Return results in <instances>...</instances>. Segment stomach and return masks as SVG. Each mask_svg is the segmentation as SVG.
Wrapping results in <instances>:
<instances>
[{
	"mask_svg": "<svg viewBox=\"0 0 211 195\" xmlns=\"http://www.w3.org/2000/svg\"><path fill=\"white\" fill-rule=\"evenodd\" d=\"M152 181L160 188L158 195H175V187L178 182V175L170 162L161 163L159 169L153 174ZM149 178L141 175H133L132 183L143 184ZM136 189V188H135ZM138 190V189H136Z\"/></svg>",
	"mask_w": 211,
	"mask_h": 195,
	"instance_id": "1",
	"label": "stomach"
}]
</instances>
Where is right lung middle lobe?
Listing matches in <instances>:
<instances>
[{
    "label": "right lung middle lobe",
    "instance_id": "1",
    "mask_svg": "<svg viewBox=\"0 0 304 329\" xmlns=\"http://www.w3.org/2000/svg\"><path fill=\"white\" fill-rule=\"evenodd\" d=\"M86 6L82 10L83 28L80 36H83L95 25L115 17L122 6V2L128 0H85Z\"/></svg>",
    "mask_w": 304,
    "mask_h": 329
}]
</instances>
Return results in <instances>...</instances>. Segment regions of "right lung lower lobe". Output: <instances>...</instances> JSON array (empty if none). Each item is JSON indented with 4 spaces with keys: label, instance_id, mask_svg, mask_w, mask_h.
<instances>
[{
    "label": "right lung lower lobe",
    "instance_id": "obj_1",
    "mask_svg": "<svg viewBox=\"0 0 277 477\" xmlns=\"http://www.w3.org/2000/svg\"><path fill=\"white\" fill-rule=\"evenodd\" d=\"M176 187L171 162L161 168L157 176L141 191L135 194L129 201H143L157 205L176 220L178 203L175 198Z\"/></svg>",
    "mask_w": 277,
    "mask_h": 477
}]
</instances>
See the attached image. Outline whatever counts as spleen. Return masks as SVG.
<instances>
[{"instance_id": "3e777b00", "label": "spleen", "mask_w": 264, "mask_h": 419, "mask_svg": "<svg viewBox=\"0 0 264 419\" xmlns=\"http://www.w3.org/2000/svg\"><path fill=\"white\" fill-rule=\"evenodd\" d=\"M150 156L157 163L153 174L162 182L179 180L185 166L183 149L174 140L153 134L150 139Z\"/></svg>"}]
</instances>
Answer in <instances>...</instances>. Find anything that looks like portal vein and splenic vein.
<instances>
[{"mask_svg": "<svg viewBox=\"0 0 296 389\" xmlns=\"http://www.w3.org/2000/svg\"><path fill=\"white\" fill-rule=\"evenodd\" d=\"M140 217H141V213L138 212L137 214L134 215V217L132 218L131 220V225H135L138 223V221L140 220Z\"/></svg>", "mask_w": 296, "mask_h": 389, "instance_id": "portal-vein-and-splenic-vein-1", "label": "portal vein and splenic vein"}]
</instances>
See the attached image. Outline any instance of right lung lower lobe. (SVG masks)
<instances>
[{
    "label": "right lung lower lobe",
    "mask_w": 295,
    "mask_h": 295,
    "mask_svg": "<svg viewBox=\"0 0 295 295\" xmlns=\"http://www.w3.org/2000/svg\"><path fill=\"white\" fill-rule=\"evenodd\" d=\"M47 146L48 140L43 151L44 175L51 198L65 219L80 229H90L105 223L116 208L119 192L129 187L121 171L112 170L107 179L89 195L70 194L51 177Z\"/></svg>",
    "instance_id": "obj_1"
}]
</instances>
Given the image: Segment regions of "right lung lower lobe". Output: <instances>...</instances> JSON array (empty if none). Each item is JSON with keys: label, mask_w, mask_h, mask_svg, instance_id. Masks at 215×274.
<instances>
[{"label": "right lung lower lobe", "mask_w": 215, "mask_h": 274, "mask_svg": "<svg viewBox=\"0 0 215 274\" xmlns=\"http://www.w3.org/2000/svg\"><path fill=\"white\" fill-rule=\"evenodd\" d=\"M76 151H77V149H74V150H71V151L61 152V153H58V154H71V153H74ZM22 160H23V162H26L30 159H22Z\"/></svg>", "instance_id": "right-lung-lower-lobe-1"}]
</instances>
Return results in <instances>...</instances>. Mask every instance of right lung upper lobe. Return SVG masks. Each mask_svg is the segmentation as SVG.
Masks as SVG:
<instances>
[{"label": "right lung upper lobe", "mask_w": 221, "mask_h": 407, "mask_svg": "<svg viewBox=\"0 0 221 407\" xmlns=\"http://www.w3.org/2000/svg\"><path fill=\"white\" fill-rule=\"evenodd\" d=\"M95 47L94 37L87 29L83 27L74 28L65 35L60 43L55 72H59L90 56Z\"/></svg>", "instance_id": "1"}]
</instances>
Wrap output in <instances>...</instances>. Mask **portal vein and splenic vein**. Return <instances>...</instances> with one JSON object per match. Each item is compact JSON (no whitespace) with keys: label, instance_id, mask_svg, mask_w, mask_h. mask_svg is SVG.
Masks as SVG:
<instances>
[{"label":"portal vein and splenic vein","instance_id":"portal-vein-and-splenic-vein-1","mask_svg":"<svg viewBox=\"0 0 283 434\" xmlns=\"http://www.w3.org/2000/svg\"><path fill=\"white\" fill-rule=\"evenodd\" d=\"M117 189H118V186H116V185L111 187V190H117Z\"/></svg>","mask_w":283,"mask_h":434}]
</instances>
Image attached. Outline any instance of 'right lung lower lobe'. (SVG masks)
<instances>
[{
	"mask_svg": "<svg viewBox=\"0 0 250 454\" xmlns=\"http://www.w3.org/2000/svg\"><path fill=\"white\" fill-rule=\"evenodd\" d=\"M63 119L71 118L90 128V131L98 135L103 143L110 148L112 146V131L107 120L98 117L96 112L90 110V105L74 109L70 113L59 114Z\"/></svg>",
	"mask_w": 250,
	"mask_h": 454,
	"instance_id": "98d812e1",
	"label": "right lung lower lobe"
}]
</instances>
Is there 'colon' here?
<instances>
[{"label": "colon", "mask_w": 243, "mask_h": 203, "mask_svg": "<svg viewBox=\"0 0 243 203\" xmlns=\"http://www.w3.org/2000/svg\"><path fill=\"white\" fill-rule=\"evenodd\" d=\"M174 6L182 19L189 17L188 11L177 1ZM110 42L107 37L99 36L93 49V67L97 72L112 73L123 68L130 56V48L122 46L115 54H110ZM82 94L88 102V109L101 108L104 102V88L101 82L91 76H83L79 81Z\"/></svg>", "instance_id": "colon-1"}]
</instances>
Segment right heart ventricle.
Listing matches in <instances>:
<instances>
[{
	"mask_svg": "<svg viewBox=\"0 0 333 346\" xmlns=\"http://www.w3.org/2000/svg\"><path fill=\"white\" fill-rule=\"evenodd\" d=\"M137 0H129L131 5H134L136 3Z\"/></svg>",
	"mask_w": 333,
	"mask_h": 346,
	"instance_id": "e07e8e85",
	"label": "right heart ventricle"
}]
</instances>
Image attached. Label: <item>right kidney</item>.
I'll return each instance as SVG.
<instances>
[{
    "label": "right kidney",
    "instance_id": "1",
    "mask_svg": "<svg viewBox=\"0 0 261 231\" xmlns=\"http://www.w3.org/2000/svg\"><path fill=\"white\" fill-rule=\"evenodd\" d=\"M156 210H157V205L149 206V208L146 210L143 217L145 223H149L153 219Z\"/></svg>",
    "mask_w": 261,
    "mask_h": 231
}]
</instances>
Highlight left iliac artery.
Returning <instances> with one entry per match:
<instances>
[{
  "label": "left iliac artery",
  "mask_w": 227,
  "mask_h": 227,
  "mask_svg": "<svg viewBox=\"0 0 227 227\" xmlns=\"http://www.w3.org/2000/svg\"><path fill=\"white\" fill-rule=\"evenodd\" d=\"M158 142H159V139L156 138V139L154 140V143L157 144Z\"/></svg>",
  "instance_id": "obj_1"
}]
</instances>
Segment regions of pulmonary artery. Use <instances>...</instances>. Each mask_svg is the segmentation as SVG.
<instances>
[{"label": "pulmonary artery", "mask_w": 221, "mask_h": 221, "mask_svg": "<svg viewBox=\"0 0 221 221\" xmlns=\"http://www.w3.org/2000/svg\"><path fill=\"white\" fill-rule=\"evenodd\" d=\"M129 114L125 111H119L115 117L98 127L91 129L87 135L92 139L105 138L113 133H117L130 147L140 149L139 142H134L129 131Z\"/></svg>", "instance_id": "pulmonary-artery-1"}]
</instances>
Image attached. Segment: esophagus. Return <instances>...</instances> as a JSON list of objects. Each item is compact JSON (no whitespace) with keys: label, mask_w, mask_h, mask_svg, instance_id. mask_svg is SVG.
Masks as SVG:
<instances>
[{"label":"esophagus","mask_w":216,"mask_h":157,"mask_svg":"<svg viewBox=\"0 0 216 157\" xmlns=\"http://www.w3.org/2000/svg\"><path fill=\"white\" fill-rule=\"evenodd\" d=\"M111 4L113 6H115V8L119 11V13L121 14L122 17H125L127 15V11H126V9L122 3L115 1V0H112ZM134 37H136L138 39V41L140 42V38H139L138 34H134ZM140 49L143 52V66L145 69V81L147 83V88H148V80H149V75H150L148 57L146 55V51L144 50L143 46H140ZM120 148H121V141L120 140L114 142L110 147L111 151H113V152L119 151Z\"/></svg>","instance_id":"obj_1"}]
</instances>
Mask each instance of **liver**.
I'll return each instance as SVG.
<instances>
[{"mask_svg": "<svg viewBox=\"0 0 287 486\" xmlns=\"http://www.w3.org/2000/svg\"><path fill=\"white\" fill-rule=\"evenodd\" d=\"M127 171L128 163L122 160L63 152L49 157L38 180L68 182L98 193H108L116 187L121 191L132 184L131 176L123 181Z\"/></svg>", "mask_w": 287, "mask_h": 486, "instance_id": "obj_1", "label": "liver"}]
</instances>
######
→ EXERCISE GOAL
Find each line in the items above that contains the word "array", and copy those lines out.

→ SOLUTION BELOW
Return results in <instances>...</instances>. Segment regions of "right lung lower lobe". Output: <instances>...</instances> JSON array (empty if none). Each item is JSON indented with 4 spaces with keys: label, instance_id, mask_svg, mask_w, mask_h.
Given the image: Segment regions of "right lung lower lobe". Output: <instances>...</instances> JSON array (empty if none). Each item is JSON with keys: label, mask_w, mask_h, mask_svg, instance_id. Masks at 215×274.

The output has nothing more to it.